Data Processing Protocol
Data analyses The MS/MS raw spectra were converted into mzData.xml using MassHunter Qualitative Analysis software (Agilent Technologies). Mascot search engine (http://www.matrixscience.com) was used to query MS/MS spectra against UniProtKB/SwissProt mammalian database with the following standard Mascot parameters for CID: Enzyme = trypsin, maximal number of missed cleavages = 1, peptide tolerance = ±0.1 Da, MS/MS tolerance = ±0.5 Da, fixed modification = carbamidomethyl (C), variable modification = oxidation (M), charge states = 2+ and 3+, and instrument type = ESI-QUAD-TOF. Bioinformatics analysis STRING (Search Tool for the Retrieval of Interacting Genes/Proteins) was used to classify protein precursors according to their cellular component, biological processes and molecular functions.

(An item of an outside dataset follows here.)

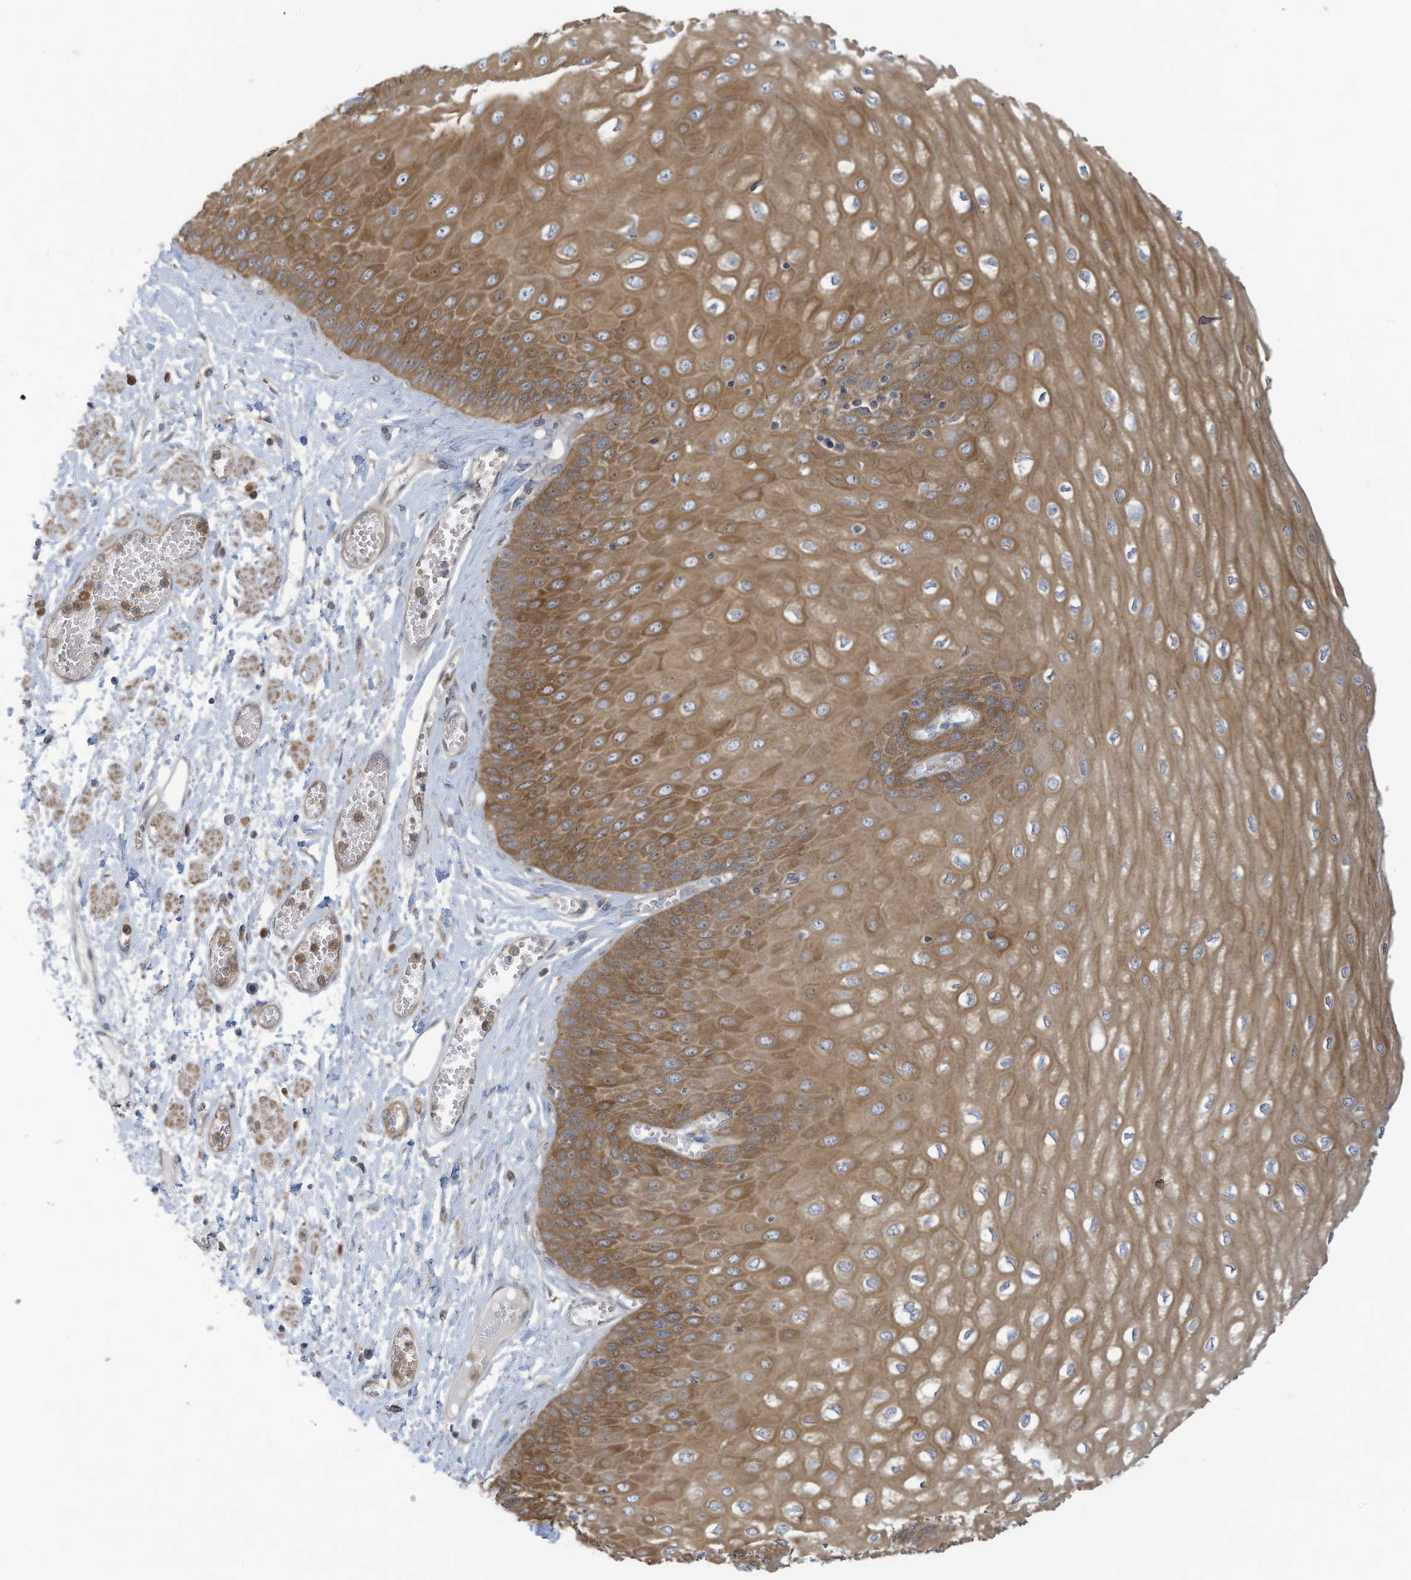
{"staining": {"intensity": "moderate", "quantity": ">75%", "location": "cytoplasmic/membranous"}, "tissue": "esophagus", "cell_type": "Squamous epithelial cells", "image_type": "normal", "snomed": [{"axis": "morphology", "description": "Normal tissue, NOS"}, {"axis": "topography", "description": "Esophagus"}], "caption": "Immunohistochemical staining of unremarkable human esophagus shows >75% levels of moderate cytoplasmic/membranous protein expression in about >75% of squamous epithelial cells.", "gene": "ADI1", "patient": {"sex": "male", "age": 60}}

Statistical analysis Data were presented as mean ± SEM. Mean difference between two groups was analyzed by Student’s T-test using SPSS version 11.5. Statistical significance was considered at P-value less than 0.05.
Visith Thongboonkerd, Mahidol University
Prof. Visith Thongboonkerd, Medical Proteomics Unit, Office for Research and Development, Faculty of Medicine Siriraj Hospital, Mahidol University, Bangkok, Thailand ( lab head )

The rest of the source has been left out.